◆ EXERCISE INSTRUCTIONS
Repeat exactly, and only, the lines below starting at the line that contains "Tage, und erkunde" and ending at the line that contains "pkannya Kecamatan Sangkapura", inclusive of both.

◆ EXTRACTED DATA

· · · ·

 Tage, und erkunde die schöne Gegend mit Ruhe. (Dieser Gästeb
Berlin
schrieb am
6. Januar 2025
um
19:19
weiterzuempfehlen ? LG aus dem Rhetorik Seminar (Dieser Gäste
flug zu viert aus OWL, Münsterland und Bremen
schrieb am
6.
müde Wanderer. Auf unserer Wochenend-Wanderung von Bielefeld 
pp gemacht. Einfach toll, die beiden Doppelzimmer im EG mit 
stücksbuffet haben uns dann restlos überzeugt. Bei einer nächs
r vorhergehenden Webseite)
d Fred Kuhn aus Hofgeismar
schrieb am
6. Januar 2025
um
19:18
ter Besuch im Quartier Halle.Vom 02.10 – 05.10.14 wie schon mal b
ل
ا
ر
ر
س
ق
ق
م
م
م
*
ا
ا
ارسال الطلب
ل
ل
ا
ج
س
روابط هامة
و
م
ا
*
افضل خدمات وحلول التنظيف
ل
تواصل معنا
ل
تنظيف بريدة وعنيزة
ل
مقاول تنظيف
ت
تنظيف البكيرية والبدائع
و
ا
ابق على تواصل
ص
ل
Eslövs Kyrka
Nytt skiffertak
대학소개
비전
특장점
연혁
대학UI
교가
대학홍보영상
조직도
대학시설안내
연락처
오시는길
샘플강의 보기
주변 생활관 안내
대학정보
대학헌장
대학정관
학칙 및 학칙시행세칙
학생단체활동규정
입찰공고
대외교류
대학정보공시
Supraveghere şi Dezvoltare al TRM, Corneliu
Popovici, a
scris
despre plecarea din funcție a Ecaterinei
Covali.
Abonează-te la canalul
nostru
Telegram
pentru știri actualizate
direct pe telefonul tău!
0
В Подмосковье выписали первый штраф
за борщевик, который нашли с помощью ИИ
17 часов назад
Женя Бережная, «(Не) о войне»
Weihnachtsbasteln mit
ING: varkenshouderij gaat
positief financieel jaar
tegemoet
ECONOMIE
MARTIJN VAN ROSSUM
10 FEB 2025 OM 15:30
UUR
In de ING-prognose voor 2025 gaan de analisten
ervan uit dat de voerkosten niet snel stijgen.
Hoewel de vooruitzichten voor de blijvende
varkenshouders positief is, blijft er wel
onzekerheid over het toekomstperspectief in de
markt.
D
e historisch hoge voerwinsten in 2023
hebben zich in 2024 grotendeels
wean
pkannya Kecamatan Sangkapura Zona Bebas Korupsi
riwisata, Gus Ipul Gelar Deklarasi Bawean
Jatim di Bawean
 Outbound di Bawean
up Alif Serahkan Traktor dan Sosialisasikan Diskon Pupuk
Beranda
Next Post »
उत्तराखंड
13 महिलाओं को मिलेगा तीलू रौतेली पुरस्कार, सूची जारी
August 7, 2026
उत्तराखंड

· · · ·

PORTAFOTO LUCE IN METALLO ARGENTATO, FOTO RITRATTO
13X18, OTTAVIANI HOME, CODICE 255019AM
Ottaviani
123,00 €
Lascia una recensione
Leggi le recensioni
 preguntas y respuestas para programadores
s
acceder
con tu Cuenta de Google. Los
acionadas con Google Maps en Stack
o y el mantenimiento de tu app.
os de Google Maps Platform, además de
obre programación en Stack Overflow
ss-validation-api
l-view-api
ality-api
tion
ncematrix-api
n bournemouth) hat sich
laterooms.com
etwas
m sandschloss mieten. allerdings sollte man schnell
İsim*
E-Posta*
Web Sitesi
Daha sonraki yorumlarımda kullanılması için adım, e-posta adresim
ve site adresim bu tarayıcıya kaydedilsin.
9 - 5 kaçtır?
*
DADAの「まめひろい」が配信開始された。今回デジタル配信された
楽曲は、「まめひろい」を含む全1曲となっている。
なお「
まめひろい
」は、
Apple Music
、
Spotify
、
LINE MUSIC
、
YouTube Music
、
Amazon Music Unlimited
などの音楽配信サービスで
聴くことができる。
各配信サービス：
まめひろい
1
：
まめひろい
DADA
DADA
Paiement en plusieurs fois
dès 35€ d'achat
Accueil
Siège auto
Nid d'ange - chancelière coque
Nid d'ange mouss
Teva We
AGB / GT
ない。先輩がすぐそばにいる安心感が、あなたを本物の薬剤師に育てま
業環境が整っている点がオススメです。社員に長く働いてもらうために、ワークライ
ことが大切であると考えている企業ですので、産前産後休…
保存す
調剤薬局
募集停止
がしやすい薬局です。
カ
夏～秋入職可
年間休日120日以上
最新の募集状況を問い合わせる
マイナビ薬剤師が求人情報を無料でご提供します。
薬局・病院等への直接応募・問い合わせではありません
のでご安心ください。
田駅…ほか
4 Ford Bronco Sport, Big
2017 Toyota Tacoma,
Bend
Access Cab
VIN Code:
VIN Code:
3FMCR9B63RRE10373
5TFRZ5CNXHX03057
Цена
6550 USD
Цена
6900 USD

· · · ·

◆ OUTPUT
 Tage, und erkunde die schöne Gegend mit Ruhe. (Dieser Gästeb
Berlin
schrieb am
6. Januar 2025
um
19:19
weiterzuempfehlen ? LG aus dem Rhetorik Seminar (Dieser Gäste
flug zu viert aus OWL, Münsterland und Bremen
schrieb am
6.
müde Wanderer. Auf unserer Wochenend-Wanderung von Bielefeld 
pp gemacht. Einfach toll, die beiden Doppelzimmer im EG mit 
stücksbuffet haben uns dann restlos überzeugt. Bei einer nächs
r vorhergehenden Webseite)
d Fred Kuhn aus Hofgeismar
schrieb am
6. Januar 2025
um
19:18
ter Besuch im Quartier Halle.Vom 02.10 – 05.10.14 wie schon mal b
ل
ا
ر
ر
س
ق
ق
م
م
م
*
ا
ا
ارسال الطلب
ل
ل
ا
ج
س
روابط هامة
و
م
ا
*
افضل خدمات وحلول التنظيف
ل
تواصل معنا
ل
تنظيف بريدة وعنيزة
ل
مقاول تنظيف
ت
تنظيف البكيرية والبدائع
و
ا
ابق على تواصل
ص
ل
Eslövs Kyrka
Nytt skiffertak
대학소개
비전
특장점
연혁
대학UI
교가
대학홍보영상
조직도
대학시설안내
연락처
오시는길
샘플강의 보기
주변 생활관 안내
대학정보
대학헌장
대학정관
학칙 및 학칙시행세칙
학생단체활동규정
입찰공고
대외교류
대학정보공시
Supraveghere şi Dezvoltare al TRM, Corneliu
Popovici, a
scris
despre plecarea din funcție a Ecaterinei
Covali.
Abonează-te la canalul
nostru
Telegram
pentru știri actualizate
direct pe telefonul tău!
0
В Подмосковье выписали первый штраф
за борщевик, который нашли с помощью ИИ
17 часов назад
Женя Бережная, «(Не) о войне»
Weihnachtsbasteln mit
ING: varkenshouderij gaat
positief financieel jaar
tegemoet
ECONOMIE
MARTIJN VAN ROSSUM
10 FEB 2025 OM 15:30
UUR
In de ING-prognose voor 2025 gaan de analisten
ervan uit dat de voerkosten niet snel stijgen.
Hoewel de vooruitzichten voor de blijvende
varkenshouders positief is, blijft er wel
onzekerheid over het toekomstperspectief in de
markt.
D
e historisch hoge voerwinsten in 2023
hebben zich in 2024 grotendeels
wean
pkannya Kecamatan Sangkapura Zona Bebas Korupsi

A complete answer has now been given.